En diferentes proporciones, los países de Latinoamérica hallan en esta realidad un inconveniente de múltiples dimensiones y las reacciones tardan en hacerse presentes, permitiendo que varios problemas sociales encuentren en los presidios su foco de multiplicación.
En el Perú esa multiplicación es incontrolable. Aproximadamente unos 1.000 presos ingresan cada mes en las 68 cárceles con las que cuenta el país. En el último informe del Instituto Nacional Penitenciario, emitido en noviembre del año pasado, se contabilizan a 84.893 peruanos como el total de la población carcelaria nacional: 67.273 en centros penitenciarios, y 16.620 en centros de medio libre. Esa cifra supera de largo a las 27.521 vacantes que representan el abasto total de todos los centros carcelarios de esta nación.
En 2011, cuando la población total de presos bordeaba las 47.726 personas, el nivel de sobrepoblación era del 73%, es decir que existían 137 presos por cada 100.000 habitantes.
Esta situación, amplificada en sus efectos, es la punta del ovillo del que se desprende una serie de problemáticas que terminan reflejando la poca importancia entregada desde el Estado para estos ciudadanos, así como una falta completa de intención por atacar a las causas estructurales de la violencia y el delito. Y es que en un país en el que apenas el 59% de los habitantes cree en la democracia, parece que el discurso de la seguridad es un terreno fértil para realizar lo que se ha denominado como “populismo penal”.

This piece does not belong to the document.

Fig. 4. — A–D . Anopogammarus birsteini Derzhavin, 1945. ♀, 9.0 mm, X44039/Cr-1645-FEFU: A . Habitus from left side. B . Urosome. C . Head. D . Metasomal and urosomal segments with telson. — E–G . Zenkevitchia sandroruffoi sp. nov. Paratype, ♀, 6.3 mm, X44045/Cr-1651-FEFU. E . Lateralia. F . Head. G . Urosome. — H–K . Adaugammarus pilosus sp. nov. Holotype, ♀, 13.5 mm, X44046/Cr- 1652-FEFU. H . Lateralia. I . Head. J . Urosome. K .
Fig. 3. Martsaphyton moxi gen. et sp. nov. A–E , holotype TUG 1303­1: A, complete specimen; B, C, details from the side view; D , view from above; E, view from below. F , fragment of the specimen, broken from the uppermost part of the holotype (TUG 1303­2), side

Los medios de comunicación, los actores sociales y políticos, y las propias instituciones encargadas de velar por los derechos civiles, hallan en justificaciones como la elevación de penas, disminución de los beneficios penitenciarios, e inclusive el planteamiento de la pena de muerte, formas de aceptación popular que desvían la mirada de los problemas básicos que conducen a un país a tener como única respuesta la mano dura.

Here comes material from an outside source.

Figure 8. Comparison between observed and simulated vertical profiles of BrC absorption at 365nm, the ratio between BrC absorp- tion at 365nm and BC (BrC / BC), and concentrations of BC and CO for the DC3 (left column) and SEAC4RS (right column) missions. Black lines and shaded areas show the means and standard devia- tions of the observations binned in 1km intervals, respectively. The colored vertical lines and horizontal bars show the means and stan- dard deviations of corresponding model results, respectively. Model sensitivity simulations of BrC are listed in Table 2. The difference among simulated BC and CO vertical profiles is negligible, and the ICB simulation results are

Este discurso ha tenido efectos graves. En los años de gobierno de Alan García, por ejemplo, el número de presos que ingresaban mensualmente a las cárceles se multiplicó, hecho que fue promocionado como un falso clima de seguridad a favor del exmandatario.

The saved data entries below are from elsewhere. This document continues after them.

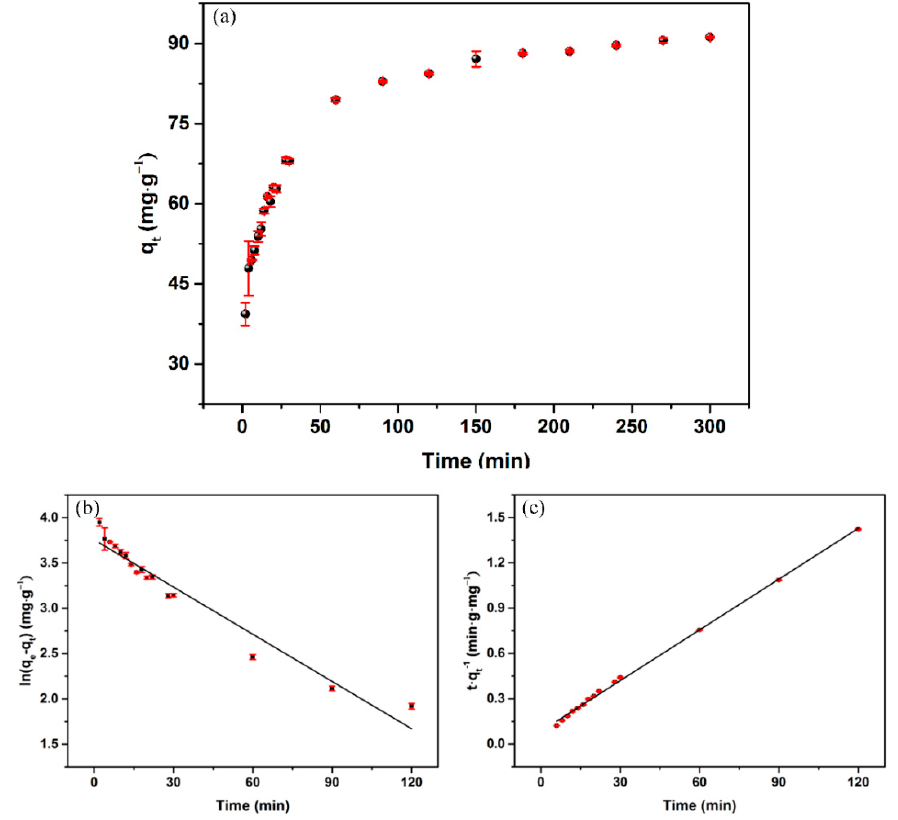
Figure 4. ( a ) Adsorption kinetics of HA / Fe 3 O 4 / OS, based on ( b ) the pseudo-first-order model and ( c ) the pseudo-second-order model (initial Hg(II) ion concentration, 25 mg · L − 1 , pH =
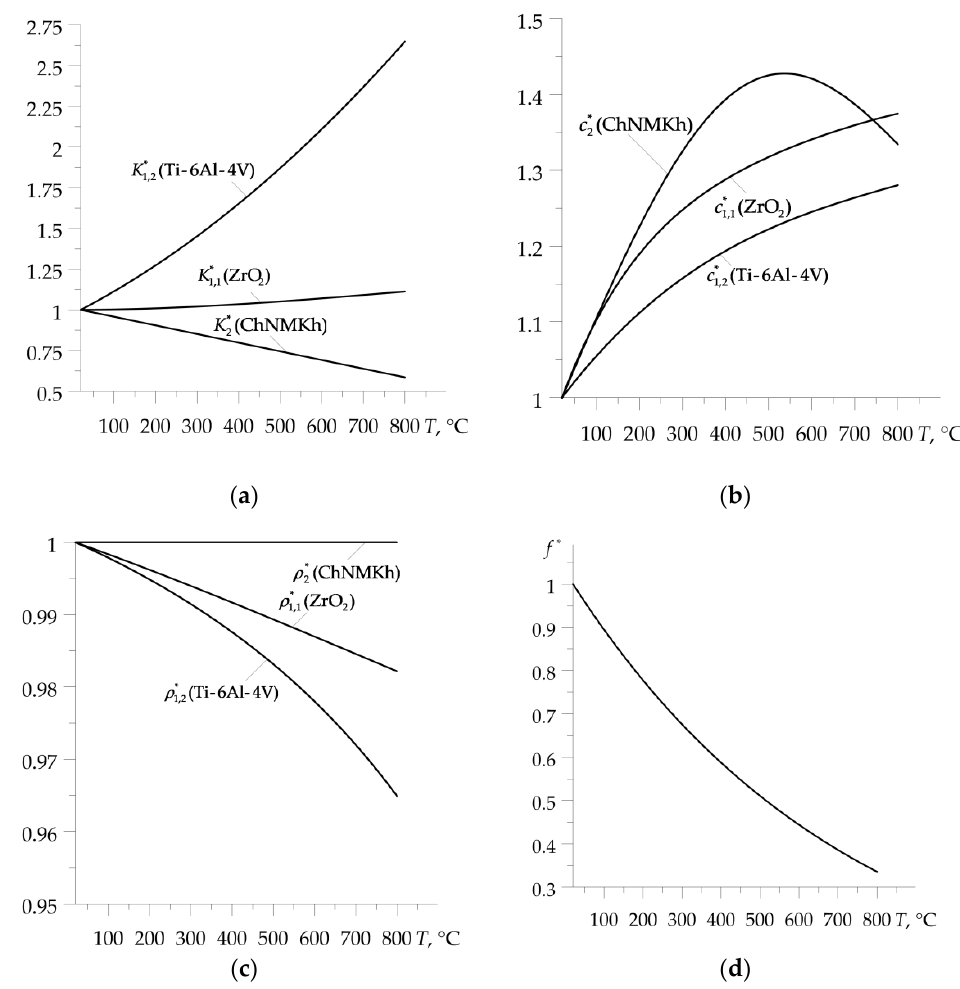
Figure 2. Temperature dependencies of the dimensionless material properties: ( a ) coefficient of thermal conductivity; ( b ) specific heat; ( c ) density; and ( d ) friction coefficient of the considered friction pair.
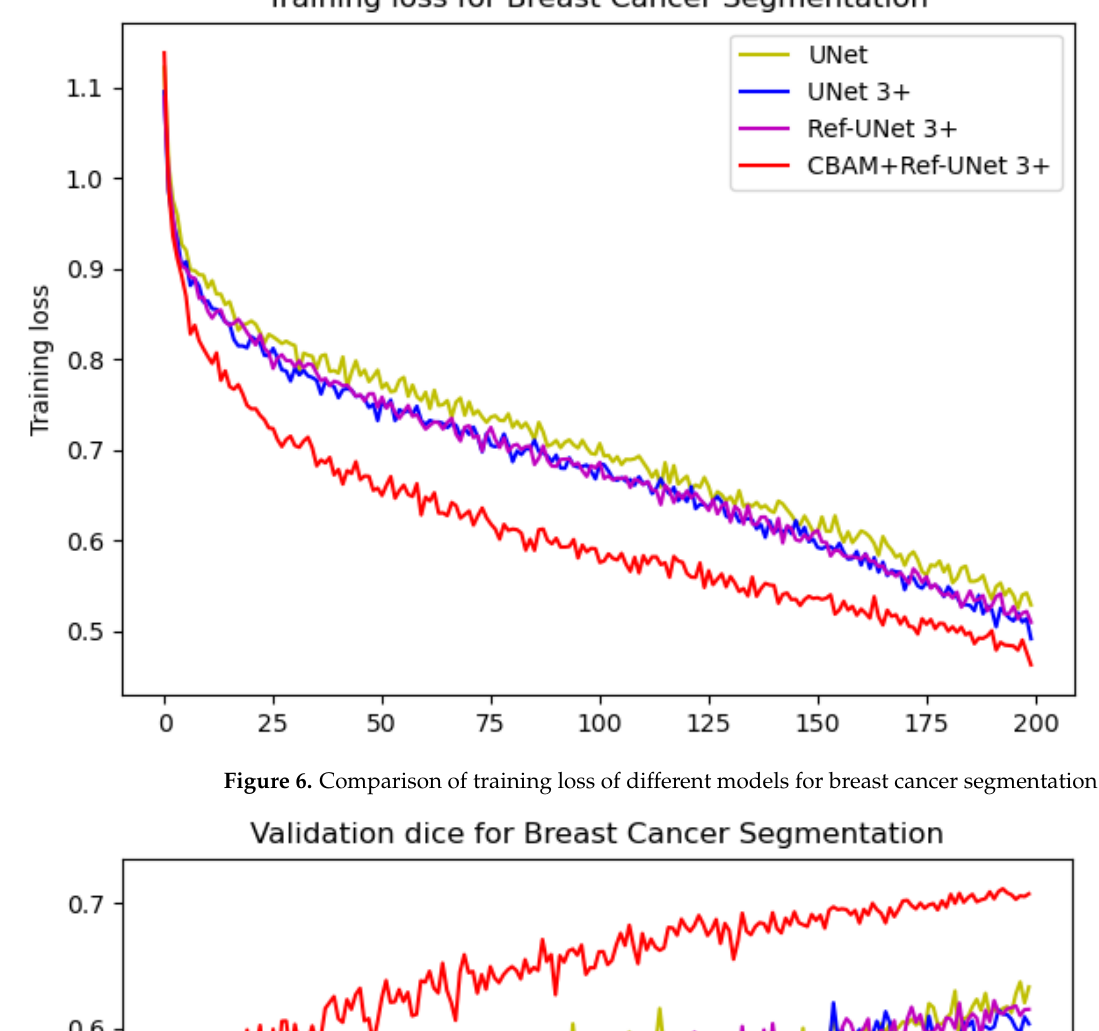
Figure 6. Comparison of training loss of different models for breast cancer segmentation.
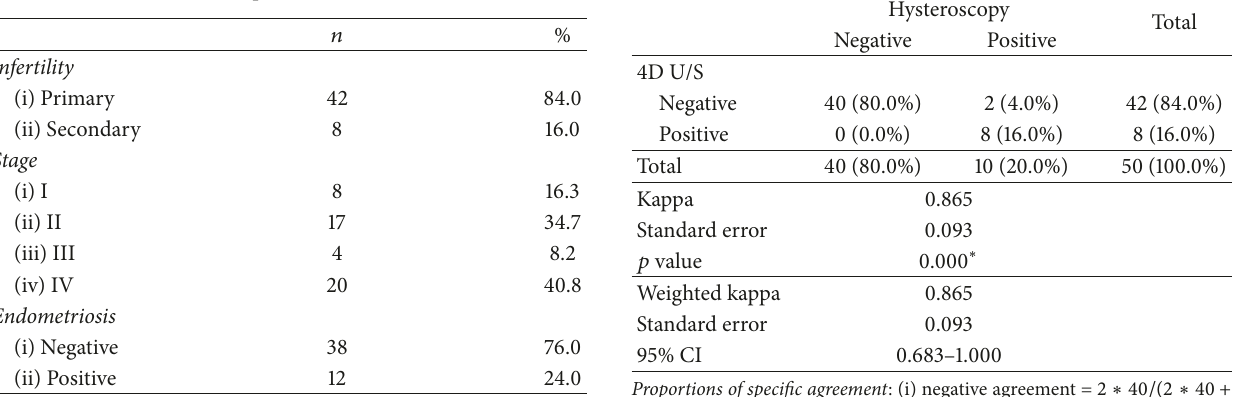
Table 1: Frequency of infertility and stage of endometriosis and endometrioma in the studied patients.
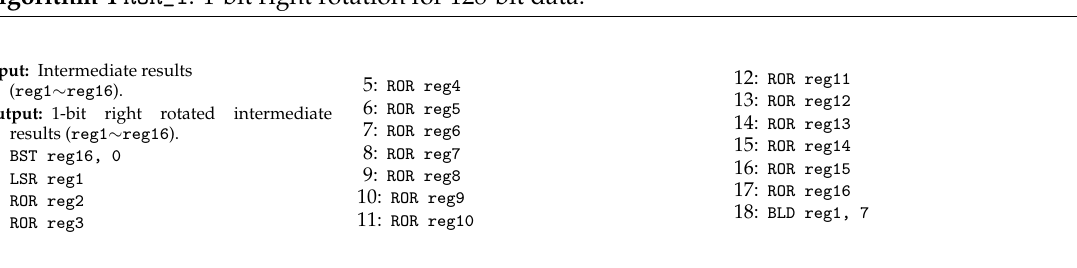
Algorithm 4 ROR_1 : 1-bit right rotation for 128-bit data.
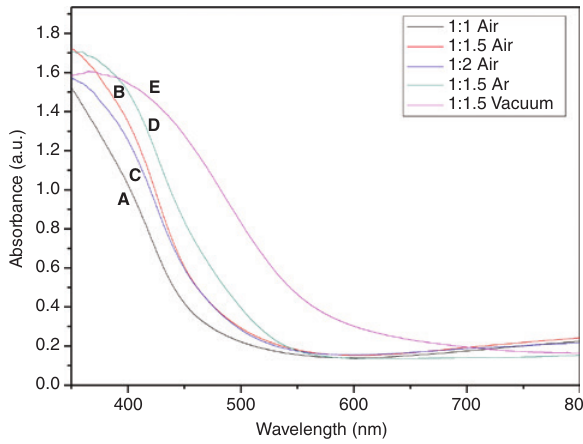
O prepared by annealing in air with 2 3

No es gratuito entonces que García, a puertas de una nueva carrera por hacerse con el poder presidencial, aproveche cualquier micrófono para asegurar que, de llegar por tercera vez al mandato, implantará la pena de muerte para violadores de niños y sicarios.
La respuesta del gobierno de Ollanta Humala, sin embargo, en nada se ha diferenciado de ese discurso demagógico de la seguridad: en sus tres años de gobierno, la población carcelaria ha crecido en un 32%.
La falta de seguridad, la corrupción institucionalizada, la insalubridad, y la sobrepoblación, son algunos de los efectos visibles en la cotidianidad carcelaria peruana. La mayoría de los presos tiene entre 20 y 39 años, siendo los delitos más frecuentes los robos, tráfico de drogas, y violación sexual, entre los hombres; y, el tráfico de drogas, entre las mujeres.
El elevado número de la población penitenciaria podría tener, de acuerdo a Gino Costa, experto en temas de seguridad, dos tipos de lectura: la primera, que indicaría una falta completa de espacio en las cárceles Latinoamericanas; y la segunda, que señalaría un uso excesivo de las formas legales de privación de la libertad.
Desde la segunda perspectiva, resultan numerosos los involucrados en la falta de agilidad con la que se puede plantear alternativas que permitan encontrar nuevos caminos para la sanación social. El Sistema Judicial, por ejemplo, es responsable de un 58% del total de detenidos que no cuentan con una sentencia, es decir, sobre ellos todavía existe la presunción de inocencia.
La respuesta que tal situación ha generado del Estado ha sido totalmente ínfima. En décadas no se ha tocado el 0,38% del total del presupuesto de la República destinado al sistema penitenciario peruano. El efecto de tal despreocupación no solo se siente en el 123% de hacinamiento en el que actualmente conviven los presos, sino que se ha desbordado a problemas como la extorsión, el tráfico de armas y droga, la violencia y la propagación de enfermedades, propias de estas condiciones de subsistencia.
De acuerdo al último informe del INP, un 36% del total de presos se encuentra enmarcado en la edad comprendida para la población económicamente activa, una paradoja que parece resumir la realidad de un país que encuentra en sus elevados índices de producción la mejor forma de esconder brechas de desigualdad y exclusión que consumen a diario gran cantidad de vidas.